In a real-life scenario, let's calculate the minimum HMAC key length that would take more than 10 years (315,360,000 seconds) to break. Using eight Nvidia GTX 1080s as a theoretical baseline (see this performance sheet), it is possible to generate about \(6.87 \times 10^{10}\) SHA-1 hashes per second.

By approximating — HMAC performs two SHA-1s and one XOR, so ~0.5× the SHA-1 throughput — let \(k\) be the key length in bits. The number of possibilities is \(2^k\), with an average of \(2^{k-1}\) keys tested before recovery:

$$\frac{2^{k-1}}{0.5 \times 6.87 \times 10^{10}} = 315{,}360{,}000$$ $$2^{k-1} = 315{,}360{,}000 \times 0.5 \times 6.87 \times 10^{10}$$ $$k = \log_2(1{,}083{,}261{,}600 \times 10^{10}) + 1$$ $$k \approx 64$$

\(k\) is around 64 bits — an 8-byte string. This means a common password could be broken, but the recommended 20 bytes for an HMAC key are safe. Breaking SHA-1 directly takes half the time.

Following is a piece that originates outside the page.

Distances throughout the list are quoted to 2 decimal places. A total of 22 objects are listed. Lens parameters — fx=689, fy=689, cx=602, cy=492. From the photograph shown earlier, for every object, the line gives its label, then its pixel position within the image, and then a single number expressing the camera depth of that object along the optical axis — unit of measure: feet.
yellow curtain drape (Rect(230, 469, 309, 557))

SHA-1 is vulnerable to collision

Brute-force is not the real threat. In 2017, Google demonstrated how to collide two SHA-1 hashes — the SHAttered attack — at a cost of approximately $130,000, exploiting the birthday paradox.

SHAttered infographic

The SHAttered attack — Google, 2017

In May 2019, French and Singaporean researchers found a way to reduce the number of tries needed for a chosen-prefix collision:

We are currently working on further improvements (unpublished yet), and we evaluate now that one can find a chosen-prefix collision for SHA-1 with a budget of less than $100,000, which is really practical.

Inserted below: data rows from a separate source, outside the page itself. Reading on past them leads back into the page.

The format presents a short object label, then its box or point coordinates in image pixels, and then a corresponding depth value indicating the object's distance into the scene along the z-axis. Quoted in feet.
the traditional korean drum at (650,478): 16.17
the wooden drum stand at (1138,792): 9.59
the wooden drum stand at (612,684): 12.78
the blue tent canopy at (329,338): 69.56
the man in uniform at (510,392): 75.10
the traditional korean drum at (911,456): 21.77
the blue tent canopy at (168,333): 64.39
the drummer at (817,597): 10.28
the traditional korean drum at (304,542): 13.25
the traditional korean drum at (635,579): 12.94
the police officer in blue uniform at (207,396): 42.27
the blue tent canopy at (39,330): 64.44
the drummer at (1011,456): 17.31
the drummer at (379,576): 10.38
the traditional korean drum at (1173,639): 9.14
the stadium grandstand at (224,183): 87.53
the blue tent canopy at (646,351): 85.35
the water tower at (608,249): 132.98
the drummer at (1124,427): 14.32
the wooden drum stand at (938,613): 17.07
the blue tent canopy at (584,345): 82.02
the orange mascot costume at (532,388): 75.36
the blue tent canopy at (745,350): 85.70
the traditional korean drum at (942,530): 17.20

— Thomas Peyrin, May 10, 2019

HMAC is still OK

First SHA1 was shattered. Now it's reduced to shambles. It's time to stop using SHA1. (HMAC-SHA1 is still okay.)

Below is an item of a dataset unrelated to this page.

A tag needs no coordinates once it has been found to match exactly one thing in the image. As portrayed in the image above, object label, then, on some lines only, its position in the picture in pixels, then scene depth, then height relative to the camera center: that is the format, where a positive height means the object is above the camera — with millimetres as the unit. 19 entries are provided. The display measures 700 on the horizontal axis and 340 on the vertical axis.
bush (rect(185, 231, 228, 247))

— Scott Arciszewski (@CiPHPerCoder), May 10, 2019

The compression function of HMAC successively applies several SHA-1s. The ability to create SHA-1 collisions does not predict the output of an HMAC. A much deeper break of SHA-1's round function would be needed. M. Bellare's paper New Proofs for NMAC and HMAC: Security without Collision-Resistance shows that the security of HMAC holds assuming only weaker properties on its round function than needed for collision resistance of the underlying hash.